▶ _Task directions_
Print each entry below precisely as it reads.

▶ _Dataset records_
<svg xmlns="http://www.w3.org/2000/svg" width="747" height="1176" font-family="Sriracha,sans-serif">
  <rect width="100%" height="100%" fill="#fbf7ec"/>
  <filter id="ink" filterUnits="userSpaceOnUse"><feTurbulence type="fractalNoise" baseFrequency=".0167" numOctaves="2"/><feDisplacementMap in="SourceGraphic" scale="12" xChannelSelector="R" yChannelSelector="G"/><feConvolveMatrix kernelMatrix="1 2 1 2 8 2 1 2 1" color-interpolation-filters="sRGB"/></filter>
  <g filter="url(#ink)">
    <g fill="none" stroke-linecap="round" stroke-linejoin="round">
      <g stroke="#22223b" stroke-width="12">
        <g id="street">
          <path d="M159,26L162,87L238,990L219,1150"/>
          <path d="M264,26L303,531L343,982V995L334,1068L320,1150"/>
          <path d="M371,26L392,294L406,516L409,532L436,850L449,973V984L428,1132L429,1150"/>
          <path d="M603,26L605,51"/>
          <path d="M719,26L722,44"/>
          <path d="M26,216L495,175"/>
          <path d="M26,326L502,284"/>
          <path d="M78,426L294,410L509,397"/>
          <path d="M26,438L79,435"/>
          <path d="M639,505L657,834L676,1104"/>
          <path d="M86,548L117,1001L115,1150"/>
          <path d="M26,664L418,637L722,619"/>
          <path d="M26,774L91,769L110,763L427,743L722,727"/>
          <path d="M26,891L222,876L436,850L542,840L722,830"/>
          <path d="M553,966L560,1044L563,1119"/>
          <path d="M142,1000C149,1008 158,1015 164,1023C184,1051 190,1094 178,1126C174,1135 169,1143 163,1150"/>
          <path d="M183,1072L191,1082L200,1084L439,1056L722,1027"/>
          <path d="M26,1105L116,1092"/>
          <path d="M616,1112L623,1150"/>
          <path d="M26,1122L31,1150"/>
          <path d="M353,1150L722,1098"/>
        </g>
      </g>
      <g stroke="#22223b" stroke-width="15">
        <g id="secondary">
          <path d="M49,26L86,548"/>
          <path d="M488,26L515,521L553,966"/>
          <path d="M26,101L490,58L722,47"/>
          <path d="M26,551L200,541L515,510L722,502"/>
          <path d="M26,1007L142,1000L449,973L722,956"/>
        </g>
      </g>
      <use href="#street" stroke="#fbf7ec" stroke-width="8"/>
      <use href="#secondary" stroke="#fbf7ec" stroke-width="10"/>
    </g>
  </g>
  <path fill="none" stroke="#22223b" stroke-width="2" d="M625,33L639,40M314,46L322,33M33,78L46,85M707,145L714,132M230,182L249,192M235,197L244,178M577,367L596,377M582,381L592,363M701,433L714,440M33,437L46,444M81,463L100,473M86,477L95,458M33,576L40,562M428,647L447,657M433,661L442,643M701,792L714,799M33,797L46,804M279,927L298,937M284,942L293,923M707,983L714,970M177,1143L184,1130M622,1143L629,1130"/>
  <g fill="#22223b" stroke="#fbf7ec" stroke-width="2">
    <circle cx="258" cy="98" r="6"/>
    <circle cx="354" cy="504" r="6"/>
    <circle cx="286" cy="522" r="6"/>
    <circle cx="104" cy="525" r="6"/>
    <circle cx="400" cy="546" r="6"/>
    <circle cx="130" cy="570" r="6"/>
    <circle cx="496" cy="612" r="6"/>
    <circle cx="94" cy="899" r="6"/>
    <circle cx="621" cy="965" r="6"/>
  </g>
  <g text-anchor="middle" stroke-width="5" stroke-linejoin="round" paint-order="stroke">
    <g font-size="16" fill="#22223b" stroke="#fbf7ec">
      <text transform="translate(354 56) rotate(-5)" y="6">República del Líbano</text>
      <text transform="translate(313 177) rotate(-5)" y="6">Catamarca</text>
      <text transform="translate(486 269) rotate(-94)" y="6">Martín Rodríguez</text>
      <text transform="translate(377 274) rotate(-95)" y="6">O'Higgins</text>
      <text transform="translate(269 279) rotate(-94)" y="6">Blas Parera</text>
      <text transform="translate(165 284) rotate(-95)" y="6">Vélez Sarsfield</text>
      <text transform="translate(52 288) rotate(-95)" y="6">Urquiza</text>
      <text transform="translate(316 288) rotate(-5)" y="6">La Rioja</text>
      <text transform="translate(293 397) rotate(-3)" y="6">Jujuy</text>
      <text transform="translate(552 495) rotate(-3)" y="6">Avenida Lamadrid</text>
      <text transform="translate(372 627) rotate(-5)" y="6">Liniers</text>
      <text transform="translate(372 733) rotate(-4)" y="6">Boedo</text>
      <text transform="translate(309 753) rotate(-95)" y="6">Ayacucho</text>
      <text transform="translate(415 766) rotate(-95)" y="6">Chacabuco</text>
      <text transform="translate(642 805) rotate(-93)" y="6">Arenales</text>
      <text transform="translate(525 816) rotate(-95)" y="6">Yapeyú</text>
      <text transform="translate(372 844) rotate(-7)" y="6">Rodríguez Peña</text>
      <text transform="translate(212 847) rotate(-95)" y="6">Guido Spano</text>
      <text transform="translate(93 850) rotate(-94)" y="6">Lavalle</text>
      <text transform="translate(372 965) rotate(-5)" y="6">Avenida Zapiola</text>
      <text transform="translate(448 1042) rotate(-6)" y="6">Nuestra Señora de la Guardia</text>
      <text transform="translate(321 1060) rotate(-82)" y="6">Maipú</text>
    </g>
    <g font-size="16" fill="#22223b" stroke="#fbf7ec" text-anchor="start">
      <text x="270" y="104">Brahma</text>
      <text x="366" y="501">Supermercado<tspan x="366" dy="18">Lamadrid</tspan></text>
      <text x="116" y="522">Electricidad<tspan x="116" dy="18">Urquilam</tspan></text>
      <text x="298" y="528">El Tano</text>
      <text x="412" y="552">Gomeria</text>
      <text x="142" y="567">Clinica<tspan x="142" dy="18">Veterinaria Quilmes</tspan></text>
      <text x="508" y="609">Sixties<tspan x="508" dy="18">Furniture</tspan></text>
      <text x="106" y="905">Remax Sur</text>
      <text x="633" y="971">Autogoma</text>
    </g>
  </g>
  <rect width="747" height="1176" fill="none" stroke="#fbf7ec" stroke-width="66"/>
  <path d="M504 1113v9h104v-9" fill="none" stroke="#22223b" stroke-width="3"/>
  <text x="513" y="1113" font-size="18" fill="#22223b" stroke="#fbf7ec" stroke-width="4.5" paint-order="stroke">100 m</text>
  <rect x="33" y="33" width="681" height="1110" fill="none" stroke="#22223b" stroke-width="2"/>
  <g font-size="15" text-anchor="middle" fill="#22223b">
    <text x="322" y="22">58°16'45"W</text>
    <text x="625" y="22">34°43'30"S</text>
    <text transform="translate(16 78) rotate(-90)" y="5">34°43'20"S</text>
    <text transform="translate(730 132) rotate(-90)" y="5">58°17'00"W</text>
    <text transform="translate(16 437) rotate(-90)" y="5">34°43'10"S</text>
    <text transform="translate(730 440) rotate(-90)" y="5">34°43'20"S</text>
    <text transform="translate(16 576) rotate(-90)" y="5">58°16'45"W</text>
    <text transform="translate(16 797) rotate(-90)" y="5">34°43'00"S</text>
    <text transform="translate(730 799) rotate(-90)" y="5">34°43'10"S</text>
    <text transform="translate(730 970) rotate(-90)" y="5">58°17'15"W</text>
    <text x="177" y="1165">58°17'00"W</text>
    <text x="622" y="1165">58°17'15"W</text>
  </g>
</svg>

▶ _Task solution_
<svg xmlns="http://www.w3.org/2000/svg" width="747" height="1176" font-family="Sriracha,sans-serif">
  <rect width="100%" height="100%" fill="#fbf7ec"/>
  <filter id="ink" filterUnits="userSpaceOnUse"><feTurbulence type="fractalNoise" baseFrequency=".0167" numOctaves="2"/><feDisplacementMap in="SourceGraphic" scale="12" xChannelSelector="R" yChannelSelector="G"/><feConvolveMatrix kernelMatrix="1 2 1 2 8 2 1 2 1" color-interpolation-filters="sRGB"/></filter>
  <g filter="url(#ink)">
    <g fill="none" stroke-linecap="round" stroke-linejoin="round">
      <g stroke="#22223b" stroke-width="12">
        <g id="street">
          <path d="M159,26L162,87L238,990L219,1150"/>
          <path d="M264,26L303,531L343,982V995L334,1068L320,1150"/>
          <path d="M371,26L392,294L406,516L409,532L436,850L449,973V984L428,1132L429,1150"/>
          <path d="M603,26L605,51"/>
          <path d="M719,26L722,44"/>
          <path d="M26,216L495,175"/>
          <path d="M26,326L502,284"/>
          <path d="M78,426L294,410L509,397"/>
          <path d="M26,438L79,435"/>
          <path d="M639,505L657,834L676,1104"/>
          <path d="M86,548L117,1001L115,1150"/>
          <path d="M26,664L418,637L722,619"/>
          <path d="M26,774L91,769L110,763L427,743L722,727"/>
          <path d="M26,891L222,876L436,850L542,840L722,830"/>
          <path d="M553,966L560,1044L563,1119"/>
          <path d="M142,1000C149,1008 158,1015 164,1023C184,1051 190,1094 178,1126C174,1135 169,1143 163,1150"/>
          <path d="M183,1072L191,1082L200,1084L439,1056L722,1027"/>
          <path d="M26,1105L116,1092"/>
          <path d="M616,1112L623,1150"/>
          <path d="M26,1122L31,1150"/>
          <path d="M353,1150L722,1098"/>
        </g>
      </g>
      <g stroke="#22223b" stroke-width="15">
        <g id="secondary">
          <path d="M49,26L86,548"/>
          <path d="M488,26L515,521L553,966"/>
          <path d="M26,101L490,58L722,47"/>
          <path d="M26,551L200,541L515,510L722,502"/>
          <path d="M26,1007L142,1000L449,973L722,956"/>
        </g>
      </g>
      <use href="#street" stroke="#fbf7ec" stroke-width="8"/>
      <use href="#secondary" stroke="#fbf7ec" stroke-width="10"/>
    </g>
  </g>
  <path fill="none" stroke="#22223b" stroke-width="2" d="M625,33L639,40M314,46L322,33M33,78L46,85M707,145L714,132M230,182L249,192M235,197L244,178M577,367L596,377M582,381L592,363M701,433L714,440M33,437L46,444M81,463L100,473M86,477L95,458M33,576L40,562M428,647L447,657M433,661L442,643M701,792L714,799M33,797L46,804M279,927L298,937M284,942L293,923M707,983L714,970M177,1143L184,1130M622,1143L629,1130"/>
  <g fill="#22223b" stroke="#fbf7ec" stroke-width="2">
    <circle cx="258" cy="98" r="6"/>
    <circle cx="354" cy="504" r="6"/>
    <circle cx="286" cy="522" r="6"/>
    <circle cx="104" cy="525" r="6"/>
    <circle cx="400" cy="546" r="6"/>
    <circle cx="130" cy="570" r="6"/>
    <circle cx="496" cy="612" r="6"/>
    <circle cx="94" cy="899" r="6"/>
    <circle cx="621" cy="965" r="6"/>
  </g>
  <g text-anchor="middle" stroke-width="5" stroke-linejoin="round" paint-order="stroke">
    <g font-size="16" fill="#22223b" stroke="#fbf7ec">
      <text transform="translate(354 56) rotate(-5)" y="6">República del Líbano</text>
      <text transform="translate(313 177) rotate(-5)" y="6">Catamarca</text>
      <text transform="translate(486 269) rotate(-94)" y="6">Martín Rodríguez</text>
      <text transform="translate(377 274) rotate(-95)" y="6">O'Higgins</text>
      <text transform="translate(269 279) rotate(-94)" y="6">Blas Parera</text>
      <text transform="translate(165 284) rotate(-95)" y="6">Vélez Sarsfield</text>
      <text transform="translate(52 288) rotate(-95)" y="6">Urquiza</text>
      <text transform="translate(316 288) rotate(-5)" y="6">La Rioja</text>
      <text transform="translate(293 397) rotate(-3)" y="6">Jujuy</text>
      <text transform="translate(552 495) rotate(-3)" y="6">Avenida Lamadrid</text>
      <text transform="translate(372 627) rotate(-5)" y="6">Liniers</text>
      <text transform="translate(372 733) rotate(-4)" y="6">Boedo</text>
      <text transform="translate(309 753) rotate(-95)" y="6">Ayacucho</text>
      <text transform="translate(415 766) rotate(-95)" y="6">Chacabuco</text>
      <text transform="translate(642 805) rotate(-93)" y="6">Arenales</text>
      <text transform="translate(525 816) rotate(-95)" y="6">Yapeyú</text>
      <text transform="translate(372 844) rotate(-7)" y="6">Rodríguez Peña</text>
      <text transform="translate(212 847) rotate(-95)" y="6">Guido Spano</text>
      <text transform="translate(93 850) rotate(-94)" y="6">Lavalle</text>
      <text transform="translate(372 965) rotate(-5)" y="6">Avenida Zapiola</text>
      <text transform="translate(448 1042) rotate(-6)" y="6">Nuestra Señora de la Guardia</text>
      <text transform="translate(321 1060) rotate(-82)" y="6">Maipú</text>
    </g>
    <g font-size="16" fill="#22223b" stroke="#fbf7ec" text-anchor="start">
      <text x="270" y="104">Brahma</text>
      <text x="366" y="501">Supermercado<tspan x="366" dy="18">Lamadrid</tspan></text>
      <text x="116" y="522">Electricidad<tspan x="116" dy="18">Urquilam</tspan></text>
      <text x="298" y="528">El Tano</text>
      <text x="412" y="552">Gomeria</text>
      <text x="142" y="567">Clinica<tspan x="142" dy="18">Veterinaria Quilmes</tspan></text>
      <text x="508" y="609">Sixties<tspan x="508" dy="18">Furniture</tspan></text>
      <text x="106" y="905">Remax Sur</text>
      <text x="633" y="971">Autogoma</text>
    </g>
  </g>
  <rect width="747" height="1176" fill="none" stroke="#fbf7ec" stroke-width="66"/>
  <path d="M504 1113v9h104v-9" fill="none" stroke="#22223b" stroke-width="3"/>
  <text x="513" y="1113" font-size="18" fill="#22223b" stroke="#fbf7ec" stroke-width="4.5" paint-order="stroke">100 m</text>
  <rect x="33" y="33" width="681" height="1110" fill="none" stroke="#22223b" stroke-width="2"/>
  <g font-size="15" text-anchor="middle" fill="#22223b">
    <text x="322" y="22">58°16'45"W</text>
    <text x="625" y="22">34°43'30"S</text>
    <text transform="translate(16 78) rotate(-90)" y="5">34°43'20"S</text>
    <text transform="translate(730 132) rotate(-90)" y="5">58°17'00"W</text>
    <text transform="translate(16 437) rotate(-90)" y="5">34°43'10"S</text>
    <text transform="translate(730 440) rotate(-90)" y="5">34°43'20"S</text>
    <text transform="translate(16 576) rotate(-90)" y="5">58°16'45"W</text>
    <text transform="translate(16 797) rotate(-90)" y="5">34°43'00"S</text>
    <text transform="translate(730 799) rotate(-90)" y="5">34°43'10"S</text>
    <text transform="translate(730 970) rotate(-90)" y="5">58°17'15"W</text>
    <text x="177" y="1165">58°17'00"W</text>
    <text x="622" y="1165">58°17'15"W</text>
  </g>
</svg>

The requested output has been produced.